Lemma: If $p=\sin(90^\circ+\alpha) \sin(\beta-\gamma)$ , and $q,r$ are defined similarly, then we have $p+q+r=0$ and $pf_A(X)+qf_B(X)+rf_C(X)=0$ .

Proof: If we write any of the functions $f$ in coordinates, it's $x^2+y^2$ plus some linear equation. It's straightforward to check that $p+q+r=0$ (note $p=\cos(\alpha)\sin(\beta)\cos(\gamma)-\cos(\alpha)\cos(\beta)\sin(\gamma)$ ), so $pf_A(X)+qf_B(X)+rf_C(X)$ is a linear function. Our previous power of a point computation gives $pf_A(X)+qf_B(X)+rf_C(X)=0$ when $X$ is any of $A$ , $B$ , or $C$ . The only linear function that's zero at three noncollinear points is the zero function, so $pf_A(X)+qf_B(X)+rf_C(X)=0$ for all $X$ . $\blacksquare$

Now, $f_A-f_B$ is the linear equation of the radical axis of $\omega_A$ and $\omega_B$ . We also have the analogous property for $f_A-f_C$ . But we also have $q(f_A-f_B)=-r(f_A-f_C)$ , so these are the same line, as desired.

Solution 3

Let $\angle A_1BC=\alpha, \angle B_1AC=\beta, \angle C_1AB=\gamma$ ; the condition rewrites as $\alpha+\beta+\gamma=270^{o}-240^{o}=30^{o}$ . Firstly, we will make use of the angle condition:

$\textbf{Claim 1.}$ $A_1$ is circumcenter of $(BA_2C)$

$\textbf{Proof.}$ We have that $\angle BA_2C=60^{o}+\beta+\gamma=90^{o}-\alpha=\frac{\angle BA_1C}{2}$ and $A_1$ lies on the perpendicular bisector of $BC$ , so the conclusion follows. $\blacksquare$

We have to find two points having equal powers with respect to the circles $(AA_1A_2)$ , $(BB_1B_2)$ and $(CC_1C_2)$ . We will first show that one of them is the concurrency point of $A_1A_2, B_1B_2, C_1C_2$ . This claim is sufficient to prove the result:

$\textbf{Claim 2.}$ $B_1C_1B_2C_2$ is cyclic.

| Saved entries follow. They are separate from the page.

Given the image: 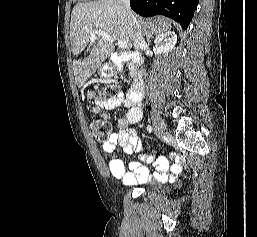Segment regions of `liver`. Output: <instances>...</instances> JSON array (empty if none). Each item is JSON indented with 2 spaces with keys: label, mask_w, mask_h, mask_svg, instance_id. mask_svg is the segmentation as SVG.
<instances>
[{
  "label": "liver",
  "mask_w": 257,
  "mask_h": 237,
  "mask_svg": "<svg viewBox=\"0 0 257 237\" xmlns=\"http://www.w3.org/2000/svg\"><path fill=\"white\" fill-rule=\"evenodd\" d=\"M134 17L138 24L137 28L127 21L120 0L80 2L74 6L71 14L70 41L75 57L73 62L75 81L79 88L114 51L113 42L96 36L95 42H91L89 55L81 59L80 55L89 44L92 31H105L114 40H122L132 48L137 29L141 31L142 36L146 37L161 35L171 29L169 20L164 17L154 19H143L137 15Z\"/></svg>",
  "instance_id": "liver-1"
}]
</instances>
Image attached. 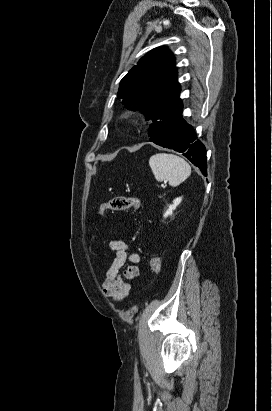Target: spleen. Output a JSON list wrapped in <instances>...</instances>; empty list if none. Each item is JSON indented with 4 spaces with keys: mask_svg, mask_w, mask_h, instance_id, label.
Returning <instances> with one entry per match:
<instances>
[{
    "mask_svg": "<svg viewBox=\"0 0 272 411\" xmlns=\"http://www.w3.org/2000/svg\"><path fill=\"white\" fill-rule=\"evenodd\" d=\"M149 166L157 181H168L173 187L184 182L191 174L190 165L174 154L157 153L150 157Z\"/></svg>",
    "mask_w": 272,
    "mask_h": 411,
    "instance_id": "1",
    "label": "spleen"
}]
</instances>
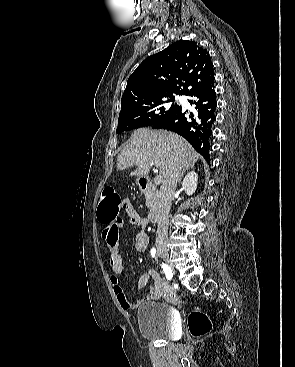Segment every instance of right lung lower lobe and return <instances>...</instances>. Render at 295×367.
Listing matches in <instances>:
<instances>
[{"label": "right lung lower lobe", "instance_id": "obj_1", "mask_svg": "<svg viewBox=\"0 0 295 367\" xmlns=\"http://www.w3.org/2000/svg\"><path fill=\"white\" fill-rule=\"evenodd\" d=\"M214 80L193 90L187 96L193 97L189 103L195 105V111H184L180 106L172 114L159 120L151 127L167 129L183 136L208 162H210L209 140L212 135V125L216 119V93Z\"/></svg>", "mask_w": 295, "mask_h": 367}]
</instances>
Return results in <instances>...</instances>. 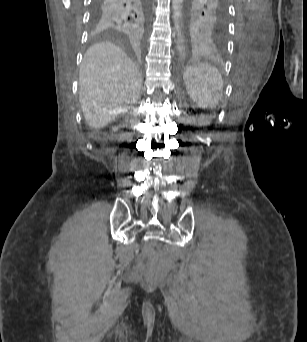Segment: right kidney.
Returning a JSON list of instances; mask_svg holds the SVG:
<instances>
[{
    "label": "right kidney",
    "instance_id": "obj_1",
    "mask_svg": "<svg viewBox=\"0 0 307 342\" xmlns=\"http://www.w3.org/2000/svg\"><path fill=\"white\" fill-rule=\"evenodd\" d=\"M113 132H116V128H114Z\"/></svg>",
    "mask_w": 307,
    "mask_h": 342
}]
</instances>
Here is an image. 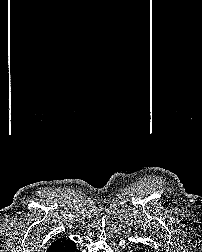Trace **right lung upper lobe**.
Segmentation results:
<instances>
[{"mask_svg":"<svg viewBox=\"0 0 202 252\" xmlns=\"http://www.w3.org/2000/svg\"><path fill=\"white\" fill-rule=\"evenodd\" d=\"M74 242L67 240L66 238H59L50 245L47 252H64L65 249L70 247Z\"/></svg>","mask_w":202,"mask_h":252,"instance_id":"obj_1","label":"right lung upper lobe"}]
</instances>
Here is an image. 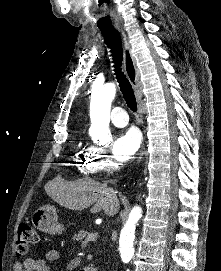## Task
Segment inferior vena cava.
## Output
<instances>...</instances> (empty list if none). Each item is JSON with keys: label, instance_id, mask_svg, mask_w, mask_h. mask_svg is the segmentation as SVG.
Here are the masks:
<instances>
[{"label": "inferior vena cava", "instance_id": "1", "mask_svg": "<svg viewBox=\"0 0 221 271\" xmlns=\"http://www.w3.org/2000/svg\"><path fill=\"white\" fill-rule=\"evenodd\" d=\"M110 183H116L117 179H109ZM106 197H116V191H114L113 187H107V195Z\"/></svg>", "mask_w": 221, "mask_h": 271}]
</instances>
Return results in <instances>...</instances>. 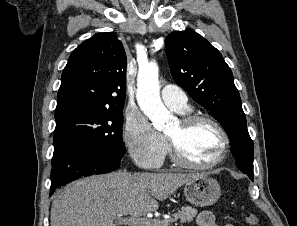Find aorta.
Masks as SVG:
<instances>
[{"mask_svg":"<svg viewBox=\"0 0 297 226\" xmlns=\"http://www.w3.org/2000/svg\"><path fill=\"white\" fill-rule=\"evenodd\" d=\"M158 66L151 62L141 66L137 76V102L143 113L152 121L156 130L162 131L171 118L160 98Z\"/></svg>","mask_w":297,"mask_h":226,"instance_id":"1","label":"aorta"}]
</instances>
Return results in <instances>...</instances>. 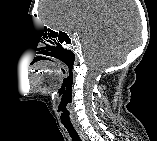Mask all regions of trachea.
Wrapping results in <instances>:
<instances>
[{
	"mask_svg": "<svg viewBox=\"0 0 157 141\" xmlns=\"http://www.w3.org/2000/svg\"><path fill=\"white\" fill-rule=\"evenodd\" d=\"M66 130L68 131L72 141H81L78 133L76 132L75 128L73 126H64Z\"/></svg>",
	"mask_w": 157,
	"mask_h": 141,
	"instance_id": "obj_1",
	"label": "trachea"
}]
</instances>
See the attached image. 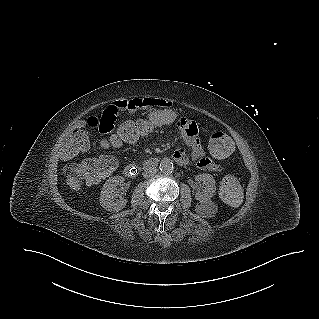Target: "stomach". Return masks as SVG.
<instances>
[{
    "label": "stomach",
    "mask_w": 319,
    "mask_h": 319,
    "mask_svg": "<svg viewBox=\"0 0 319 319\" xmlns=\"http://www.w3.org/2000/svg\"><path fill=\"white\" fill-rule=\"evenodd\" d=\"M177 113L172 109H160L148 111L140 121L147 128V133L159 130L163 125H169L175 121Z\"/></svg>",
    "instance_id": "1"
}]
</instances>
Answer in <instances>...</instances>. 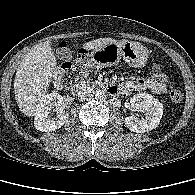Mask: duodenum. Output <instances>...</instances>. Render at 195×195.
<instances>
[{
  "mask_svg": "<svg viewBox=\"0 0 195 195\" xmlns=\"http://www.w3.org/2000/svg\"><path fill=\"white\" fill-rule=\"evenodd\" d=\"M88 88V84L85 82H78L72 87V92L75 94H81L84 91H86ZM106 92L109 94H116L117 93V88L114 85H107L104 87Z\"/></svg>",
  "mask_w": 195,
  "mask_h": 195,
  "instance_id": "1",
  "label": "duodenum"
}]
</instances>
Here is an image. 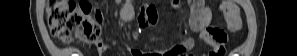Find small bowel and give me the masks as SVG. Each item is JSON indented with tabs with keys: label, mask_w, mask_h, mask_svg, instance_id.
Returning <instances> with one entry per match:
<instances>
[{
	"label": "small bowel",
	"mask_w": 297,
	"mask_h": 56,
	"mask_svg": "<svg viewBox=\"0 0 297 56\" xmlns=\"http://www.w3.org/2000/svg\"><path fill=\"white\" fill-rule=\"evenodd\" d=\"M117 4H121L120 17L124 22H129L134 17V7L131 0H116ZM178 1L174 4L177 5ZM191 17L190 26L193 31L199 32L201 39L212 47V52L225 50V44L228 40L227 33L220 28L210 27V22L212 19V11L209 6L205 5L202 1H190ZM228 11L225 13V19L227 22L228 29L234 31L235 16L232 13V9H235L233 5H228ZM157 21L156 10L153 6H146L142 9L138 24L140 27H147L150 24H154ZM192 46V41L190 39L186 40L182 45L176 46L164 54H145L146 56H190L185 54V52ZM106 46H101L98 48L99 53H103ZM131 53L135 56L139 55L137 50H131Z\"/></svg>",
	"instance_id": "c3829d8e"
}]
</instances>
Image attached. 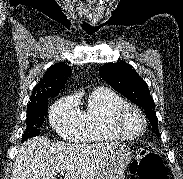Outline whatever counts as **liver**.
I'll use <instances>...</instances> for the list:
<instances>
[{
    "label": "liver",
    "instance_id": "1",
    "mask_svg": "<svg viewBox=\"0 0 183 179\" xmlns=\"http://www.w3.org/2000/svg\"><path fill=\"white\" fill-rule=\"evenodd\" d=\"M115 143L79 145L39 136L19 148L11 179H94Z\"/></svg>",
    "mask_w": 183,
    "mask_h": 179
}]
</instances>
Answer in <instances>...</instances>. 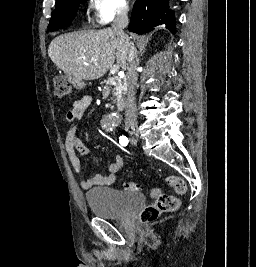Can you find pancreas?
<instances>
[{
    "label": "pancreas",
    "mask_w": 256,
    "mask_h": 267,
    "mask_svg": "<svg viewBox=\"0 0 256 267\" xmlns=\"http://www.w3.org/2000/svg\"><path fill=\"white\" fill-rule=\"evenodd\" d=\"M125 88V78H116L114 84L112 82V78H110V80H107L106 86H104V92L105 94H110L111 92L114 98L113 104H117V106H120V108H122L124 104V96L126 94Z\"/></svg>",
    "instance_id": "1"
}]
</instances>
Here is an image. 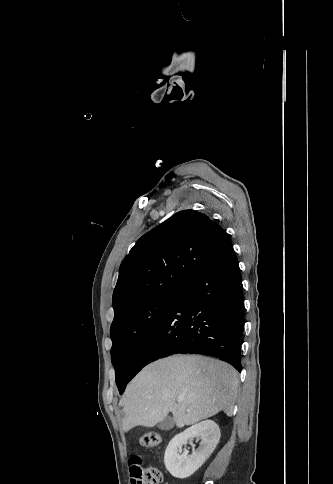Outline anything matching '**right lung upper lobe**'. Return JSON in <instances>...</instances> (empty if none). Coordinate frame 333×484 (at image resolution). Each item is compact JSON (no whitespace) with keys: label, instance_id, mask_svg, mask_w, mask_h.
Returning a JSON list of instances; mask_svg holds the SVG:
<instances>
[{"label":"right lung upper lobe","instance_id":"1","mask_svg":"<svg viewBox=\"0 0 333 484\" xmlns=\"http://www.w3.org/2000/svg\"><path fill=\"white\" fill-rule=\"evenodd\" d=\"M231 247L228 234L207 215L194 210L174 214L143 235L122 261L113 321L154 296L180 290Z\"/></svg>","mask_w":333,"mask_h":484}]
</instances>
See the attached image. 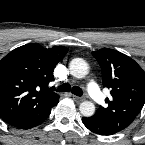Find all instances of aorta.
<instances>
[{"label":"aorta","instance_id":"aorta-1","mask_svg":"<svg viewBox=\"0 0 145 145\" xmlns=\"http://www.w3.org/2000/svg\"><path fill=\"white\" fill-rule=\"evenodd\" d=\"M70 74L75 78H84L88 74V64L81 58H75L69 65ZM79 110L85 117H90L95 112V105L90 101H84L80 104Z\"/></svg>","mask_w":145,"mask_h":145}]
</instances>
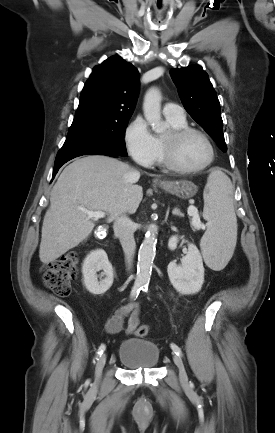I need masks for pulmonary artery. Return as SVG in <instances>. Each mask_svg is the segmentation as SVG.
Wrapping results in <instances>:
<instances>
[{
  "label": "pulmonary artery",
  "mask_w": 275,
  "mask_h": 433,
  "mask_svg": "<svg viewBox=\"0 0 275 433\" xmlns=\"http://www.w3.org/2000/svg\"><path fill=\"white\" fill-rule=\"evenodd\" d=\"M163 114L167 118L172 119H185L184 109L175 103H167L163 107Z\"/></svg>",
  "instance_id": "1"
}]
</instances>
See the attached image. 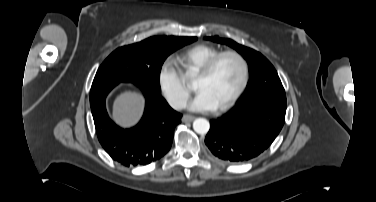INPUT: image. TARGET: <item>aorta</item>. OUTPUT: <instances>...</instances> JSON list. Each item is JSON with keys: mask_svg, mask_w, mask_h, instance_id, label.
<instances>
[{"mask_svg": "<svg viewBox=\"0 0 376 202\" xmlns=\"http://www.w3.org/2000/svg\"><path fill=\"white\" fill-rule=\"evenodd\" d=\"M210 123L204 118H197L193 122V129L198 134H206L209 131Z\"/></svg>", "mask_w": 376, "mask_h": 202, "instance_id": "762f6f07", "label": "aorta"}]
</instances>
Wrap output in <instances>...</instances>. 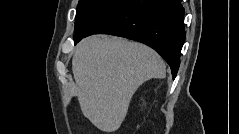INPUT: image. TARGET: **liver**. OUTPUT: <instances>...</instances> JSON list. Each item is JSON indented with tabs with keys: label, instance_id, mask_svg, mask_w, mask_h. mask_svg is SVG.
I'll return each mask as SVG.
<instances>
[{
	"label": "liver",
	"instance_id": "liver-1",
	"mask_svg": "<svg viewBox=\"0 0 239 134\" xmlns=\"http://www.w3.org/2000/svg\"><path fill=\"white\" fill-rule=\"evenodd\" d=\"M72 71L83 115L104 132L121 126L141 84L166 77L165 63L154 50L106 35L85 38L77 45Z\"/></svg>",
	"mask_w": 239,
	"mask_h": 134
}]
</instances>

$\textbf{Proof.}$ We have $\angle B_2B_1C_2=\angle (B_1B_2, AC)-\beta=\angle B_2AC+\angle AB_2B_1-\beta=60^{o}-\gamma+90^{o}-\angle ACB_2-\beta=60^{o}-\gamma-\beta+90^{o}-(60^{o}-\alpha)=90^{o}-\gamma-\beta+\alpha=2\alpha+60^{o}$ and similarly $\angle B_2C_1C_2=2\alpha+60^{o}$ . $\blacksquare$

Let $(AA_1A_2) \cap (BA_2C)=A'$ and define $B', C'$ similarly. We will prove that $BC'B'C$ is cyclic, which will imply that $AA', BB', CC'$ concur at a point having equal powers to the three circles, which will finish the problem.

$\textbf{Claim 3.}$ Quadrilateral $BC'B'C$ is cyclic.

$\textbf{Proof.}$ We have that $\angle BB'C=\angle B_2AC+\angle BB_1B_2=60^{o}-\gamma+90^{o}-\angle (B_1B_2, AC) =150^{o}-\gamma-(\angle B_2AC+\angle AB_2B_1)=150^{o}-\gamma-(60^{o}-\gamma+90^{o}-\angle ACB_2)=\angle ACB_2=60^{o}-\alpha$ and similarly $\angle BC'C=60^{o}-\alpha$ , as wanted. $\blacksquare$